Islam dihormati dan disegani termasuk oleh musuh adalah karena penampilan
akhlak. Bahkan ada sesuatu yang sebenarnya secara hokum dibenarkan dilakukan,
tapi dari segi pandangan etika dan moral belum tentu, misalnya ketika
melaksanakan sholat, yang wajib ditutupi bagi laki-laki adalah sebatas auratnya
saja, yaitu dari bagian pusat kebawah, kalau batasan-batasan ini sudah
tertutupi, maka secara hokum shalatnya sudah sah, tetapi secara etika dan moral
masih dipertimbangkan. Karena rasanya tidak etis menghadap dan bermunajat
kepada Allah SWT dalam keadaan dan kondisi badan tidak tertutupi dan hamper
telanjang.
3.
Hikmah Yang Dapat diambil dari Pesan Nabi Kepada Abu
Dzar
Adapun hikmah yang dapat diambil
dari pesan Rasullullah kepada sahabt Abu Dzar ini adalah:
a) Perhatian yang besart dari Nabi
terhadap umatnya dengan memberikan arahan kepada mereka pada hal-hal yang
mengandung kebaikan dan kemanfaatan.
b) Wajibnya bertakwa kepada Allah di
manapun juga. Di antaranya adalah wajibnya bertakwa baik dalam kesendirian
maupun dalam keramaian, berdasarkan sabdanya, “Bertakwalah kepada Allah di
manapun engkau berada.”
c) Isyarat bahwa bila kejelekan itu
diiringi dengan kebaikan, maka kebaikan itu akan menghapuskannya dan
menghilangkannya secara keseluruhan. Hal ini sifatnya umum, dalam kebaikan dan
kejelekan, jika kebaikan itu berupa taubat. Karena taubat akan meruntuhkan
apa-apa yang sebelumnya.
BAB III
KESIMPULAN
Takwa dapat dimaknai sebagai suatu upaya memelihara diri
dari segala macam bahaya yang bisa mengancam dan merusak ketenangan hidup baik
didunia maupun di akherat kelak. Takwa dapat diaplikasikan dengan cara berbuat
kebaikan dalam kehidupan social kemanusiaan dengan memperhatikan dan
mengedepankan moralitas, ketaqwaan dapat di wujudkan dalam pergaulan,
etika dan interaksi social dengan memperhatikan nasib orang-orang miskin dan
orang-orang lemah lainnya
Dengan demikian ketakwaan seseorang tidak dapat diukur hanya
dengan melihat keshalehannya dalam beribadah saja namun juga dilihat dari
keshalehan social kemanusiaan dalam kehidupan bermasyarakat, berupa etika
social dan tanggung jawab social kemanusiaan yanpa melupakan tanggung jawab
pribadi dan keluarga.
DAFTAR PUSTAKA
Al-Qur’an dan Terjemahannya, Bandung: Diponegoro, 2000.

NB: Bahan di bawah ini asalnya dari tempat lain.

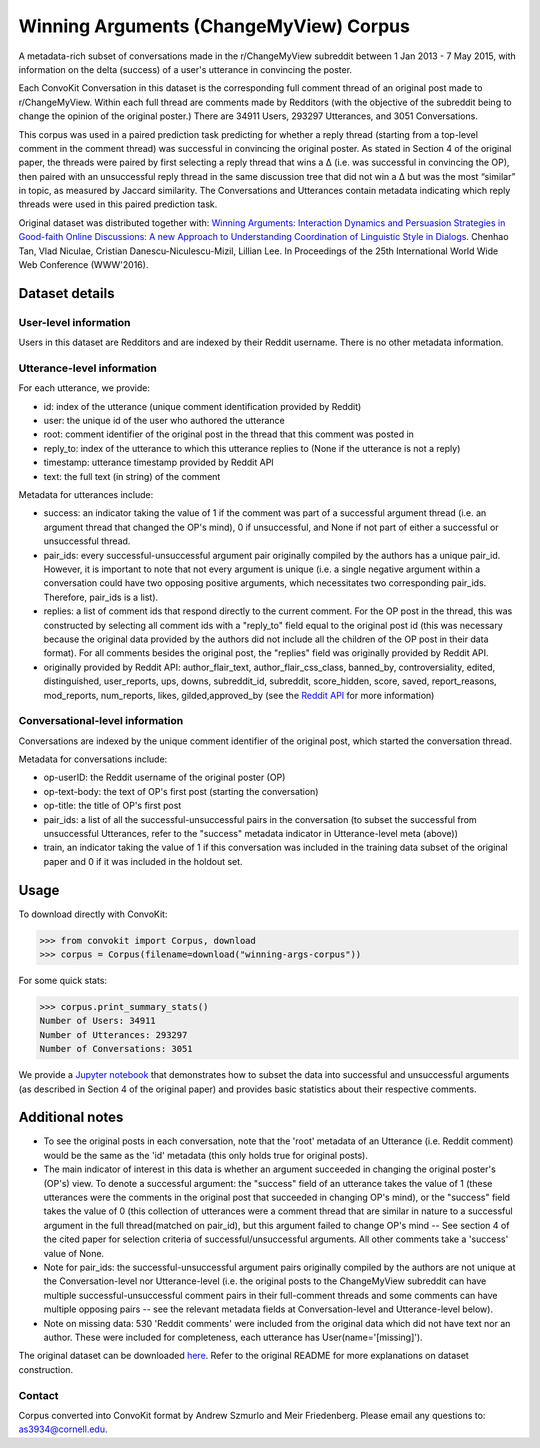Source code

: Winning Arguments (ChangeMyView) Corpus
=======================================

A metadata-rich subset of conversations made in the r/ChangeMyView subreddit between 1 Jan 2013 - 7 May 2015, with information on the delta (success) of a user's utterance in convincing the poster.

Each ConvoKit Conversation in this dataset is the corresponding full comment thread of an original post made to r/ChangeMyView. Within each full thread are comments made by Redditors (with the objective of the subreddit being to change the opinion of the original poster.) There are 34911 Users, 293297 Utterances, and 3051 Conversations.

This corpus was used in a paired prediction task predicting for whether a reply thread (starting from a top-level comment in the comment thread) was successful in convincing the original poster. As stated in Section 4 of the original paper, the threads were paired by first selecting a reply thread that wins a ∆ (i.e. was successful in convincing the OP), then paired with an unsuccessful reply thread in the same discussion tree that did not win a ∆ but was the most “similar” in topic, as measured by Jaccard similarity. The Conversations and Utterances contain metadata indicating which reply threads were used in this paired prediction task.

Original dataset was distributed together with:
`Winning Arguments: Interaction Dynamics and Persuasion Strategies in Good-faith Online Discussions: A new Approach to Understanding Coordination of Linguistic Style in Dialogs <https://chenhaot.com/pages/changemyview.html>`_. Chenhao Tan, Vlad Niculae, Cristian Danescu-Niculescu-Mizil, Lillian Lee.
In Proceedings of the 25th International World Wide Web Conference (WWW'2016).

Dataset details
---------------

User-level information
^^^^^^^^^^^^^^^^^^^^^^

Users in this dataset are Redditors and are indexed by their Reddit username. There is no other metadata information.

Utterance-level information
^^^^^^^^^^^^^^^^^^^^^^^^^^^

For each utterance, we provide:

* id: index of the utterance (unique comment identification provided by Reddit)
* user: the unique id of the user who authored the utterance
* root: comment identifier of the original post in the thread that this comment was posted in
* reply_to: index of the utterance to which this utterance replies to (None if the utterance is not a reply)
* timestamp: utterance timestamp provided by Reddit API
* text: the full text (in string) of the comment

Metadata for utterances include:

* success: an indicator taking the value of 1 if the comment was part of a successful argument thread (i.e. an argument thread that changed the OP's mind), 0 if unsuccessful, and None if not part of either a successful or unsuccessful thread.
* pair_ids: every successful-unsuccessful argument pair originally compiled by the authors has a unique pair_id. However, it is important to note that not every argument is unique (i.e. a single negative argument within a conversation could have two opposing positive arguments, which necessitates two corresponding pair_ids. Therefore, pair_ids is a list).
* replies: a list of comment ids that respond directly to the current comment. For the OP post in the thread, this was constructed by selecting all comment ids with a "reply_to" field equal to the original post id (this was necessary because the original data provided by the authors did not include all the children of the OP post in their data format). For all comments besides the original post, the "replies" field was originally provided by Reddit API.
* originally provided by Reddit API: author_flair_text, author_flair_css_class, banned_by, controversiality, edited, distinguished, user_reports, ups, downs, subreddit_id, subreddit, score_hidden, score, saved, report_reasons, mod_reports,  num_reports, likes, gilded,approved_by (see the `Reddit API <https://www.reddit.com/dev/api/>`_ for more information)

Conversational-level information
^^^^^^^^^^^^^^^^^^^^^^^^^^^^^^^^

Conversations are indexed by the unique comment identifier of the original post, which started the conversation thread.

Metadata for conversations include:

* op-userID: the Reddit username of the original poster (OP)
* op-text-body: the text of OP's first post (starting the conversation)
* op-title: the title of OP's first post
* pair_ids: a list of all the successful-unsuccessful pairs in the conversation (to subset the successful from unsuccessful Utterances, refer to the "success" metadata indicator in Utterance-level meta (above))
* train, an indicator taking the value of 1 if this conversation was included in the training data subset of the original paper and 0 if it was included in the holdout set.

Usage
-----

To download directly with ConvoKit:

>>> from convokit import Corpus, download
>>> corpus = Corpus(filename=download("winning-args-corpus"))


For some quick stats:

>>> corpus.print_summary_stats()
Number of Users: 34911
Number of Utterances: 293297
Number of Conversations: 3051

We provide a `Jupyter notebook <https://github.com/CornellNLP/Cornell-Conversational-Analysis-Toolkit/blob/master/datasets/winning-args-corpus/stats.ipynb>`_ that demonstrates how to subset the data into successful and unsuccessful arguments (as described in Section 4 of the original paper) and provides basic statistics about their respective comments.

Additional notes
----------------
- To see the original posts in each conversation, note that the 'root' metadata of an Utterance (i.e. Reddit comment) would be the same as the 'id' metadata (this only holds true for original posts).
- The main indicator of interest in this data is whether an argument succeeded in changing the original poster's (OP's) view. To denote a successful argument: the "success" field of an utterance takes the value of 1 (these utterances were the comments in the original post that succeeded in changing OP's mind), or the "success" field takes the value of 0 (this collection of utterances were a comment thread that are similar in nature to a successful argument in the full thread(matched on pair_id), but this argument failed to change OP's mind -- See section 4 of the cited paper for selection criteria of successful/unsuccessful arguments. All other comments take a 'success' value of None.
- Note for pair_ids: the successful-unsuccessful argument pairs originally compiled by the authors are not unique at the Conversation-level nor Utterance-level (i.e. the original posts to the ChangeMyView subreddit can have multiple successful-unsuccessful comment pairs in their full-comment threads and some comments can have multiple opposing pairs -- see the relevant metadata fields at Conversation-level and Utterance-level below).
- Note on missing data: 530 'Reddit comments' were included from the original data which did not have text nor an author. These were included for completeness, each utterance has User(name='[missing]').


The original dataset can be downloaded `here <https://chenhaot.com/pages/changemyview.html>`_. Refer to the original README for more explanations on dataset construction.

Contact
^^^^^^^

Corpus converted into ConvoKit format by Andrew Szmurlo and Meir Friedenberg. Please email any questions to: as3934@cornell.edu.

Al-Basya, Abdurrahman Rafa’at,
Sosok Para Sahabat Nabi, Jakarta : Qisthi, 2005.
Al ‘Abbad , ‘Abdul Muhsin, Fathul
Qawiyyil Matin, Jakarta : Dar Ibnul Qayyim & Dar Ibnu ‘Affan, 2003.
Al-Utsaimin, Muhammad, Syarah
Arbain An Nawawiyah, Bandung : Pustaka Ibnu Katsir, 2009.
Sayadi, Wajidi, Hadis Tarbawi
(pesan-pesan Nabi Saw tentang pendidikan), Jakarta : Pustaka Firdaus, 2009.